COMPLETA LO SIGUIENTE:
**A.** Responde según el texto sobre el origen de «El Resplandor»:
(i) ¿Cuáles fueron las dos primeras novelas de Stephen King?
(ii) ¿Cómo se llamaba el hotel de alta montaña al que fue de excursión con su familia?
(iii) ¿En qué año se publicó «El Resplandor»?
**B.** ¿Concuerda cada afirmación con el texto sobre el origen de «El Resplandor»? Responde sí o no y cita las palabras del texto que lo deciden.
(i) Stephen King viajó solo a Colorado.
(ii) El hotel estaba a punto de cerrar porque empezaba la temporada baja.
(iii) «El Resplandor» se publicó en 1974.
**C.** Prosigue el texto sobre el origen de «El Resplandor» a partir de su última oración.

A principios de 1974, Stephen King ya había saboreado las mieles del éxito con sus dos primeras novelas, Carrie y El Misterio de Salem’s Lot. Para intentar cambiar un poco la perspectiva, viajo con su familia a Colorado. Y dentro de esa estancia, en Octubre hicieron una excursión a un Hotel de Alta Montaña, el Stanley, a punto de cerrar por que empezaba la temporada baja. De aquella estancia, como únicos huéspedes de un hotel casi fantasmal y de la siempre en ebullición mente de King, surgió “El Resplandor”; para mí una de sus mejores novelas. Fue publicada en 1977, y le llevó al trono de los escritores de terror.

EXTRACTO DE DATOS:
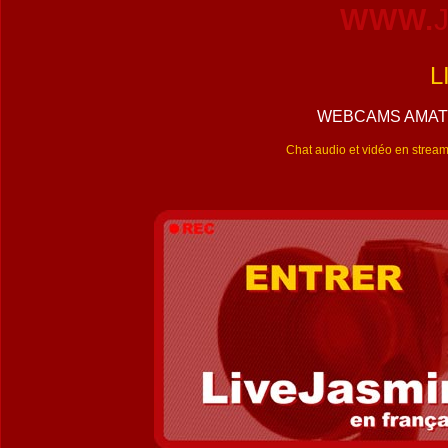
WWW.
L
WEBCAMS AMAT
Chat audio et vidéo en stre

SECCIÓN DE RESPUESTAS:
**A.**
(i) Carrie y El Misterio de Salem’s Lot.
(ii) El Stanley.
(iii) En 1977.

**B.**
(i) No: "viajo con su familia a Colorado".
(ii) Sí: "a punto de cerrar por que empezaba la temporada baja".
(iii) No: "Fue publicada en 1977".

**C.**
En 1980, un tipo apellidado Kubrick, con la mente tan brillante y tan en ebullición como King, y sus mismas iniciales, realizó una adaptación de la novela para el cine. De la unión de dos imaginaciones tan desbordantes sólo podía salir algo bueno. Pero esto es tan cierto como que una visión tan personal como la de Kubrick añadiría y removería el texto hasta adaptarlo a su mirada. De ahí que nuestro amigo de Maine no terminase muy contento con la adaptación y realizase el mismo el guión para una miniserie que se estrenó en 1997.
En ambas obras el ambiente opresivo del hotel, su preeminencia como personaje “vivo” de la novela, es el mismo, aunque cambien las circunstancias y motivos para que Jack termine arrastrado a una espiral de locura y sangre que desemboca con un hacha en la mano (mazo en la novela) ante la puerta del baño donde su aterrorizada esposa Wendy se ha refugiado. Vecinos del patio, aquí tenéis a Jack….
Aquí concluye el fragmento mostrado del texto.